What is Compassion and Why You Need to Know
I read the newspaper. Yes, the black and white printed paper that gets delivered to my door. In every single issue, without fail, there are articles about crime, violence, hate speech, blame, conspiracies, and division. And almost every morning I find myself wondering if it will ever be possible for us to relate to each other with compassion instead of blame and vengeance. Then I wonder “what is compassion, exactly?” So I did some reading.
By definition, compassion is the sympathetic awareness of others’ distress, coupled with a desire to alleviate suffering. It’s empathy plus prosocial action to improve the condition of others. To be compassionate requires attention, insight, and engagement, says Joan Halifax, Ph.D., a Zen Buddhist nun and researcher. Interestingly, while the practice of compassion is inherently about helping others, emerging science shows that it can also help improve the physical health and psychological well-being of the person doing good.

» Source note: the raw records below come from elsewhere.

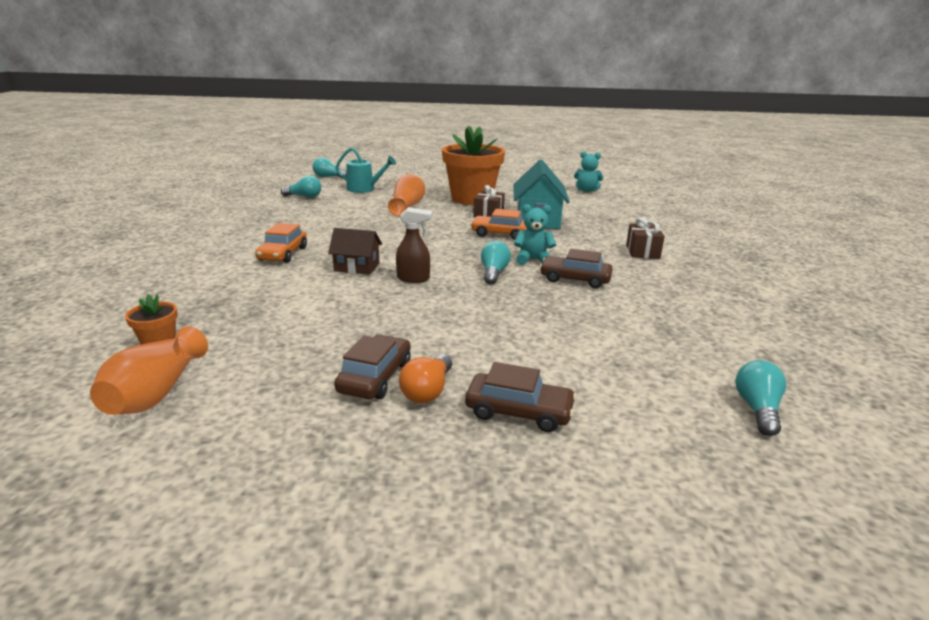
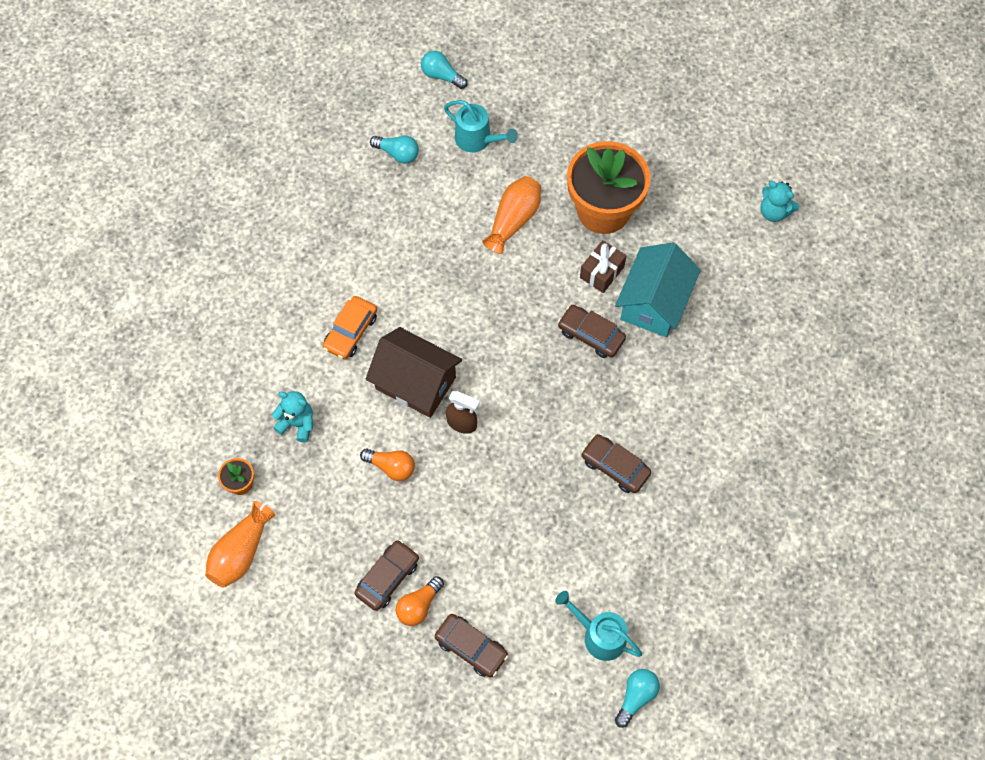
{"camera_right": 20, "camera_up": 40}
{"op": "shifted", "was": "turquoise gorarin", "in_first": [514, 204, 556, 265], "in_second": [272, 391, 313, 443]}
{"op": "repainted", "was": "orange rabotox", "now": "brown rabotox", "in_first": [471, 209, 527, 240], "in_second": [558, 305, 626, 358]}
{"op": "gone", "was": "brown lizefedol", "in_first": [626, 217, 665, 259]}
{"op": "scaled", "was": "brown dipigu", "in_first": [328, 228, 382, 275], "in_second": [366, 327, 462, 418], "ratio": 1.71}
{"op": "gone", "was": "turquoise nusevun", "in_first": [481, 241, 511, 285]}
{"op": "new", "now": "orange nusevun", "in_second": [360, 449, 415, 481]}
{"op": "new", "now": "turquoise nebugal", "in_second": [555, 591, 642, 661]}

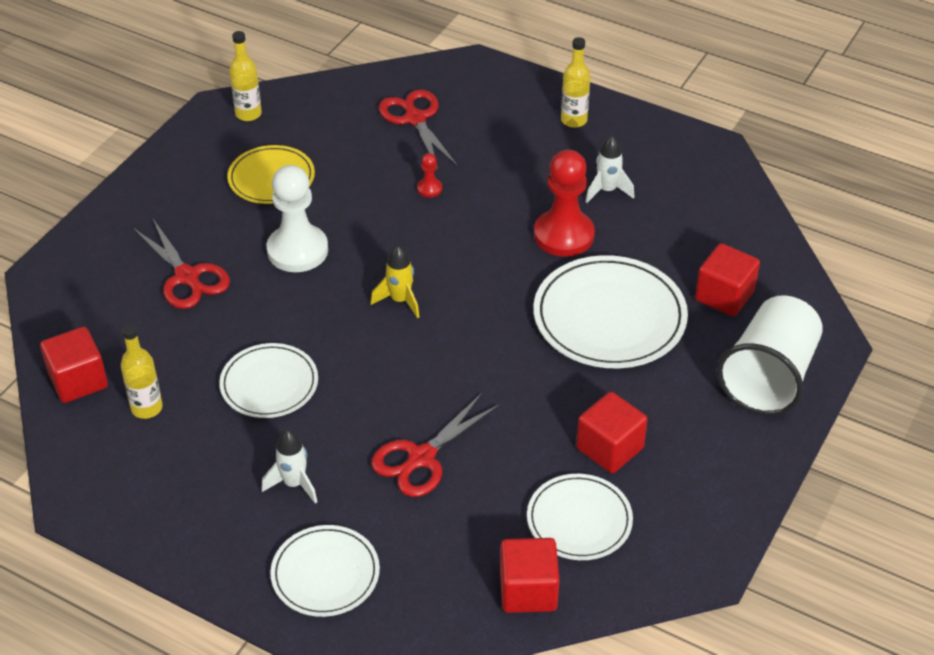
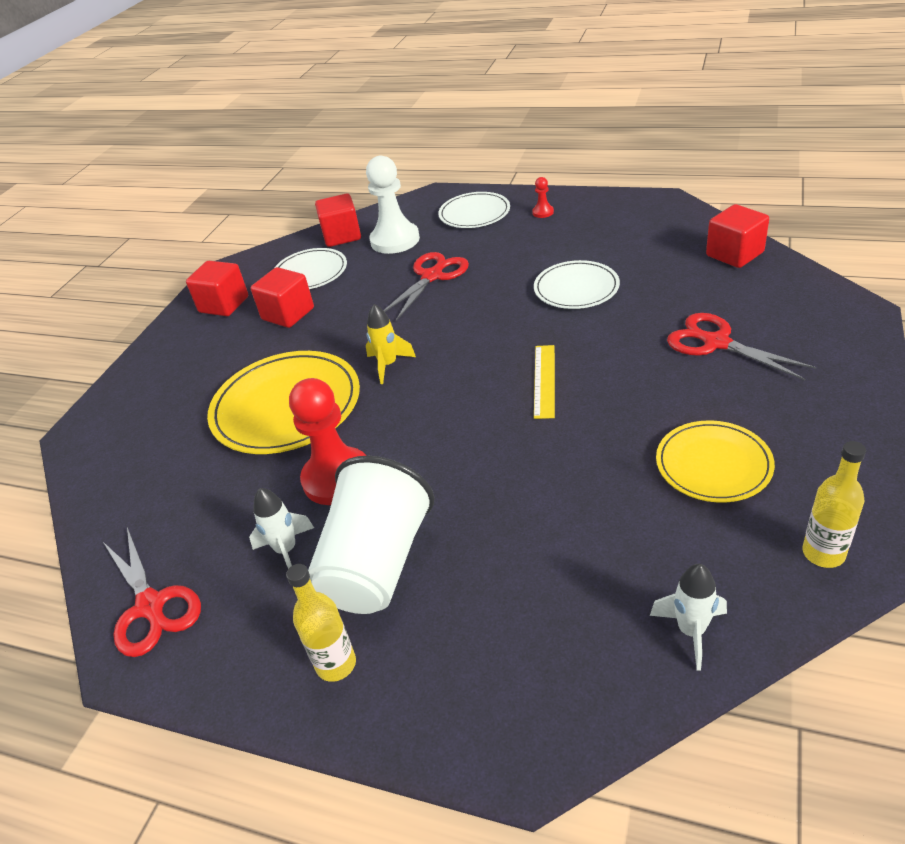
{"camera_right": 175, "camera_up": -5}
{"op": "shifted", "was": "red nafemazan", "in_first": [379, 90, 457, 170], "in_second": [103, 527, 201, 657]}
{"op": "shifted", "was": "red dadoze", "in_first": [417, 153, 442, 197], "in_second": [532, 177, 554, 218]}
{"op": "shifted", "was": "white dadoze", "in_first": [267, 165, 328, 272], "in_second": [366, 156, 420, 254]}
{"op": "shifted", "was": "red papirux", "in_first": [695, 243, 760, 317], "in_second": [186, 261, 248, 316]}
{"op": "shifted", "was": "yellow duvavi", "in_first": [371, 246, 420, 318], "in_second": [366, 304, 416, 384]}
{"op": "repainted", "was": "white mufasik", "now": "yellow mufasik", "in_first": [534, 255, 688, 368], "in_second": [207, 351, 360, 454]}
{"op": "shifted", "was": "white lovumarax", "in_first": [717, 295, 823, 416], "in_second": [308, 456, 434, 614]}
{"op": "gone", "was": "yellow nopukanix", "in_first": [121, 324, 163, 419]}
{"op": "shifted", "was": "white duvavi", "in_first": [261, 430, 317, 504], "in_second": [650, 564, 727, 671]}
{"op": "new", "now": "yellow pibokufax", "in_second": [534, 345, 555, 419]}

In my line of work I hear about bullying, depression, anxiety, stress and health challenges starting in grade school. Parents blame other parents and teachers. Students blame their peers. Families are riddled with strife and power struggles. It’s quite overwhelming and sickening to me if I let it be. That’s when my roaming thoughts come back to compassion. Let me be clear here… compassion does not excuse bad behavior. But it does bring a new dynamic to the equation. A dynamic of trying to understand and doing something to help the person who is hurting and acting out. Instead of yelling at our kids let’s work to connect with their emotions and discover how we can help them and encourage them. Instead of blaming your spouse, focus on what is troubling them and join forces to problem solve. Compassion.